Records supplied
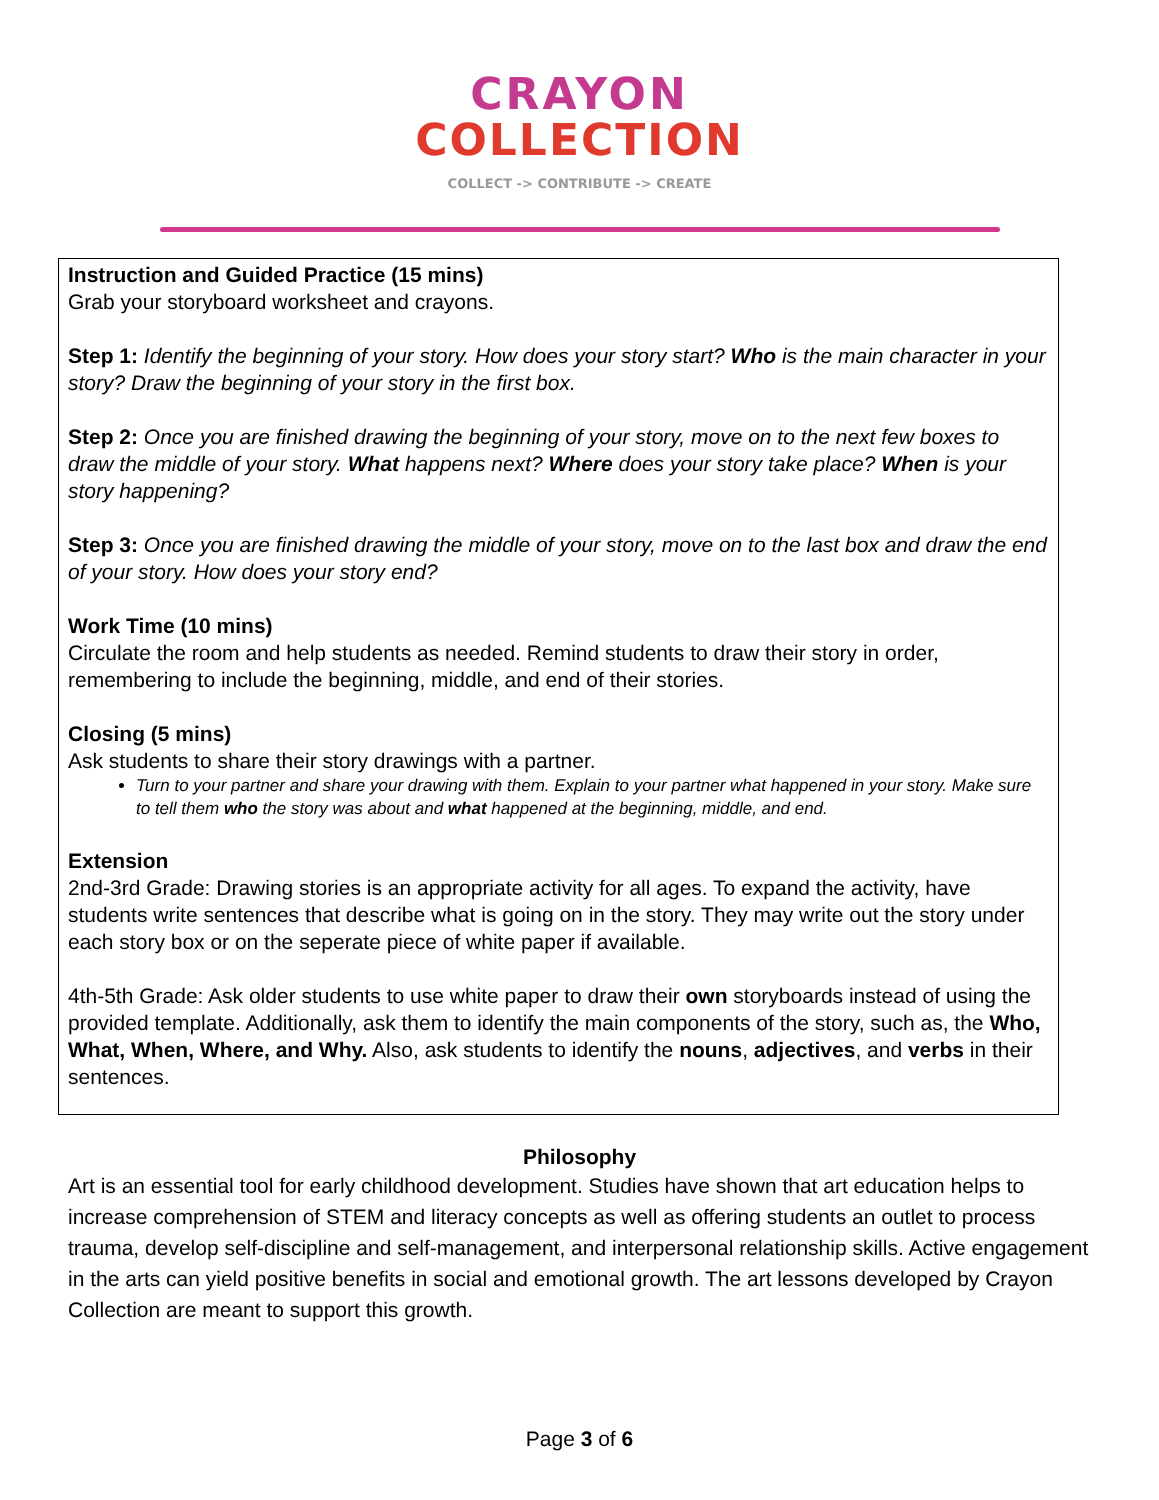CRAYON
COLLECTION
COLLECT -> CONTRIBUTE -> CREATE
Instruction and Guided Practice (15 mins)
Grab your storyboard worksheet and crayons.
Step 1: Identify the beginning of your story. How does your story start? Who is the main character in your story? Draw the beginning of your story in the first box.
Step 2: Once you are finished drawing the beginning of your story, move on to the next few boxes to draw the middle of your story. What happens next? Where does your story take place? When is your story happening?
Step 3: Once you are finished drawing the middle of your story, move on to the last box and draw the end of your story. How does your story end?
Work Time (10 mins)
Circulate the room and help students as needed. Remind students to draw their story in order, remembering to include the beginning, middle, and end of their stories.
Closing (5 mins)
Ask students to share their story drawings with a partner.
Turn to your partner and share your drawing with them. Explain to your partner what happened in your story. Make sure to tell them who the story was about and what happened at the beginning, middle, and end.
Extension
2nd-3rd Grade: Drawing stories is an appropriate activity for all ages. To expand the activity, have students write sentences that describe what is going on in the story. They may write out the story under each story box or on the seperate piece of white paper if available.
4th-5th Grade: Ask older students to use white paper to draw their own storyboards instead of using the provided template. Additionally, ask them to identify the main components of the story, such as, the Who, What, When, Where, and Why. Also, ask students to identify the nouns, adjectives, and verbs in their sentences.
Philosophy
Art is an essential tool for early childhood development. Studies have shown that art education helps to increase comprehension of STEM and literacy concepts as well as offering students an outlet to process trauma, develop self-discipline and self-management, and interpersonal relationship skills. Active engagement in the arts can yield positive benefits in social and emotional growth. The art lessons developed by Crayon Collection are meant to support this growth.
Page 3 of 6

* * *

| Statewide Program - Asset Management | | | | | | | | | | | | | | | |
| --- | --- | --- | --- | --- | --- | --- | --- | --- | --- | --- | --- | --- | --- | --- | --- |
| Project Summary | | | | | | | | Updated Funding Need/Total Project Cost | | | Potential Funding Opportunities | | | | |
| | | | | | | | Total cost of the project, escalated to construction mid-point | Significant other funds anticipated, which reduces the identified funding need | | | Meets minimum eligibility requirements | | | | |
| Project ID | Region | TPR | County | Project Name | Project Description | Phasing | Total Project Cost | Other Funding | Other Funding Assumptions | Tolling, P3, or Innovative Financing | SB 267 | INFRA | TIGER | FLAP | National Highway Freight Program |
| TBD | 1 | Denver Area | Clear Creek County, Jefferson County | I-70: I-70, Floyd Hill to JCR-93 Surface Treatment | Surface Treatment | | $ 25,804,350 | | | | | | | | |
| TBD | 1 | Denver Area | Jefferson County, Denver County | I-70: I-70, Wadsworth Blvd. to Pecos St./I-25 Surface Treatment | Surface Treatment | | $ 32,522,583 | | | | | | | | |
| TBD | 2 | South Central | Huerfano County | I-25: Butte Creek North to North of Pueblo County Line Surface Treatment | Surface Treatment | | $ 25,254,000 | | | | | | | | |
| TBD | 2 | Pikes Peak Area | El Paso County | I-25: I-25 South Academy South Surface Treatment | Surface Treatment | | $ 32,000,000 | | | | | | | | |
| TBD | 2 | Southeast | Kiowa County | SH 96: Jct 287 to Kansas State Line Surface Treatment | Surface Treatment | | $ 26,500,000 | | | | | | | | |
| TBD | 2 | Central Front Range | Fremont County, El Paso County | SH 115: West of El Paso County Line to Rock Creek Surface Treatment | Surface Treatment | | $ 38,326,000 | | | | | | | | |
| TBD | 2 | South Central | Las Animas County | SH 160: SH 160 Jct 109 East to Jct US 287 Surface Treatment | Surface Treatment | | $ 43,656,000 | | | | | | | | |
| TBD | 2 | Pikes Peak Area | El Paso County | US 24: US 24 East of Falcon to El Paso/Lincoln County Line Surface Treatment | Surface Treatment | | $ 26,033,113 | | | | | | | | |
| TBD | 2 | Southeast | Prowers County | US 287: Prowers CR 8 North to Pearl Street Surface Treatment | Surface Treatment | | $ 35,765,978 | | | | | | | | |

* * *

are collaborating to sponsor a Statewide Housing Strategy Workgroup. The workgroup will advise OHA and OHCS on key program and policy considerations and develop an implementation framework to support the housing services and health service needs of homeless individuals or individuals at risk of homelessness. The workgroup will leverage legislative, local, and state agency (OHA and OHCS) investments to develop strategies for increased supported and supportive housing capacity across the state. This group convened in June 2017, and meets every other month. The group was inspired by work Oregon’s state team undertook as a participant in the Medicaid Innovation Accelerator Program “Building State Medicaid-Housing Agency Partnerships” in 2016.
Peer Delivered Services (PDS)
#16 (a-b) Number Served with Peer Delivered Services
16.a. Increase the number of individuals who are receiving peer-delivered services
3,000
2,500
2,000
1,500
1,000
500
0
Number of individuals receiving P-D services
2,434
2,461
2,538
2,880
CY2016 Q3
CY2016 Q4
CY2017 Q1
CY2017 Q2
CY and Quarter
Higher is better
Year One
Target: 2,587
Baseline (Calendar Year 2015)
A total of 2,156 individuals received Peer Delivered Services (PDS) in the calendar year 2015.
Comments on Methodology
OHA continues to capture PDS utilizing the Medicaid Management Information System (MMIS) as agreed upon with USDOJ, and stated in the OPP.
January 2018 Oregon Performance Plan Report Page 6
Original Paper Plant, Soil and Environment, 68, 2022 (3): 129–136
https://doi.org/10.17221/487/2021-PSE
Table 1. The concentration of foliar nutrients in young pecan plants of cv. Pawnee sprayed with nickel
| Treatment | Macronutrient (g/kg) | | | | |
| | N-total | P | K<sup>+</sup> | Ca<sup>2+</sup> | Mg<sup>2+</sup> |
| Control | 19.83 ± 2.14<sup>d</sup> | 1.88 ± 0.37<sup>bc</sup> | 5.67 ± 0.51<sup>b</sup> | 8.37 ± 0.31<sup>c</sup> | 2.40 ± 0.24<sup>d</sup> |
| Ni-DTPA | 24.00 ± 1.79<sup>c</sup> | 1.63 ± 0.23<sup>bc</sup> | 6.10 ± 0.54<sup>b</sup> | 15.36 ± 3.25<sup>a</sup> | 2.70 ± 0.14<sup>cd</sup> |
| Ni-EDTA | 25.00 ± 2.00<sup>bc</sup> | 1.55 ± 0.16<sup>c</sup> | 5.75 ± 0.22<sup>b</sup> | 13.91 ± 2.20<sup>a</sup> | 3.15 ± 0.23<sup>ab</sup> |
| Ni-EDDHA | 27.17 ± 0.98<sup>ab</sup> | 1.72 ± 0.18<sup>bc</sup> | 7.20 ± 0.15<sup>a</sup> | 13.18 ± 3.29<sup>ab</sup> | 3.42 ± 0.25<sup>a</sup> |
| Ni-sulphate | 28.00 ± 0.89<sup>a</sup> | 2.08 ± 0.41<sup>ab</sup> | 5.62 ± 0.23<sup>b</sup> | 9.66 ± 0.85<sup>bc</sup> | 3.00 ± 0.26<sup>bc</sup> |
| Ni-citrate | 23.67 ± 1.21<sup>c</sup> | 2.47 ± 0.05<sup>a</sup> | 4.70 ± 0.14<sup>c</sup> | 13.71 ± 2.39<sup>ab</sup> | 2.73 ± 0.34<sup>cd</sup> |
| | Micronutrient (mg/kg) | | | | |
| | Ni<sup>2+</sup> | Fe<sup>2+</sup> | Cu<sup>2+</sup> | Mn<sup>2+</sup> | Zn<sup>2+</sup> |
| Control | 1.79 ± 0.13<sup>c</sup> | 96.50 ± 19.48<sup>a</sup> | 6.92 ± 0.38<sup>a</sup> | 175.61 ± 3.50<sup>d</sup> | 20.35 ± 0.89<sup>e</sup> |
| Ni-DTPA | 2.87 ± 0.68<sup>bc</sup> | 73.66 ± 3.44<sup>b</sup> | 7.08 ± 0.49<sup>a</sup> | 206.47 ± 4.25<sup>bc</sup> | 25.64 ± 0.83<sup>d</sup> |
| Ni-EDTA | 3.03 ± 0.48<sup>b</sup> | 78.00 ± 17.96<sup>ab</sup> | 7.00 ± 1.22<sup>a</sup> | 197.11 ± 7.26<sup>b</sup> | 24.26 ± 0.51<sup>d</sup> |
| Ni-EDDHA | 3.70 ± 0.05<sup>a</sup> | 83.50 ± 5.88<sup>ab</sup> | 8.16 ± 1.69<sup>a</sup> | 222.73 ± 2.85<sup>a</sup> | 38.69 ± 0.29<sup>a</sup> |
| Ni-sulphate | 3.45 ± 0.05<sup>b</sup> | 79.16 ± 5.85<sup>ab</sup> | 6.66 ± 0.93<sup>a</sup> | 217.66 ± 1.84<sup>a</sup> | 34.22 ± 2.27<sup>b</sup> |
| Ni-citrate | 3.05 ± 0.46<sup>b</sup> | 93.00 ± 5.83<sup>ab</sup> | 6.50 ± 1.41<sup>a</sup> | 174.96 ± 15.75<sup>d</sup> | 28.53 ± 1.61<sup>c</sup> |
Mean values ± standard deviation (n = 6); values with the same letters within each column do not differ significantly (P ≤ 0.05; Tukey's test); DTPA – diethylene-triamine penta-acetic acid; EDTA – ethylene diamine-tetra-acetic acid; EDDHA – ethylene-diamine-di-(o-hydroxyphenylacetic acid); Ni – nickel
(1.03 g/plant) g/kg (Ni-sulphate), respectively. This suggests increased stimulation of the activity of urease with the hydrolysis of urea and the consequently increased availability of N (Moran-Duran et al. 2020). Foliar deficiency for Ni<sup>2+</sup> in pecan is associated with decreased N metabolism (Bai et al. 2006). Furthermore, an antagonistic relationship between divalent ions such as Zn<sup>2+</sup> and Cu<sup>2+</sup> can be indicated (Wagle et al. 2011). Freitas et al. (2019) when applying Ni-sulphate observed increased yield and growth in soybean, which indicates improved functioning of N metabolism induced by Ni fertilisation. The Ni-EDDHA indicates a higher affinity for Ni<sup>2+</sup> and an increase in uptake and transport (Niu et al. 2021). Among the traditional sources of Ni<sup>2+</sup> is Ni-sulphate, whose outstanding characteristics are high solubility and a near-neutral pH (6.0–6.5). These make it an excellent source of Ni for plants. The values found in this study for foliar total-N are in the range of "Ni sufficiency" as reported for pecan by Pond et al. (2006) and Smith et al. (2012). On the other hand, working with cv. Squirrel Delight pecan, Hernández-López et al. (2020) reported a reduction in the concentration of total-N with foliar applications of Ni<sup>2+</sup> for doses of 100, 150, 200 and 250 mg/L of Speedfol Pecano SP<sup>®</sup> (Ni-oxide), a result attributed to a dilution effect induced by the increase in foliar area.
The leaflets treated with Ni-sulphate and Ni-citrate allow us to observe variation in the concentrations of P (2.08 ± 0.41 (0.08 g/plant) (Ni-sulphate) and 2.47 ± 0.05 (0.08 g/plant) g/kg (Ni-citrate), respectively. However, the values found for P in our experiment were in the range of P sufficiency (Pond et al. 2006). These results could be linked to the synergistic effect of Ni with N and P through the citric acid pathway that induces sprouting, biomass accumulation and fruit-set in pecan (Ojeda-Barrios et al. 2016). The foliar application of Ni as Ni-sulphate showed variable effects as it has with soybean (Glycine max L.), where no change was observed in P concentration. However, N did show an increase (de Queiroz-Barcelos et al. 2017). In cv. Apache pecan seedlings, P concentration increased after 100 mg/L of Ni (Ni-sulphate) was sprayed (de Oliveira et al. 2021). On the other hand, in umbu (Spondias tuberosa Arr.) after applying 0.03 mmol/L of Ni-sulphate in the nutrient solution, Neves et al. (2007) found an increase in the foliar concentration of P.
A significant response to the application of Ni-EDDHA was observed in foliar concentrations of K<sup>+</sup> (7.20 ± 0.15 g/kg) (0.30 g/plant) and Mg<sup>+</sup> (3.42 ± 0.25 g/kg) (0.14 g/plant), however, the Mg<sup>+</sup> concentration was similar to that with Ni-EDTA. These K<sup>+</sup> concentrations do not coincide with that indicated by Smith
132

Instructions for the task
Find and copy each line above holding "Southeast".

Response area
| TBD | 2 | Southeast | Kiowa County | SH 96: Jct 287 to Kansas State Line Surface Treatment | Surface Treatment | | $ 26,500,000 | | | | | | | | |
| TBD | 2 | Southeast | Prowers County | US 287: Prowers CR 8 North to Pearl Street Surface Treatment | Surface Treatment | | $ 35,765,978 | | | | | | | | |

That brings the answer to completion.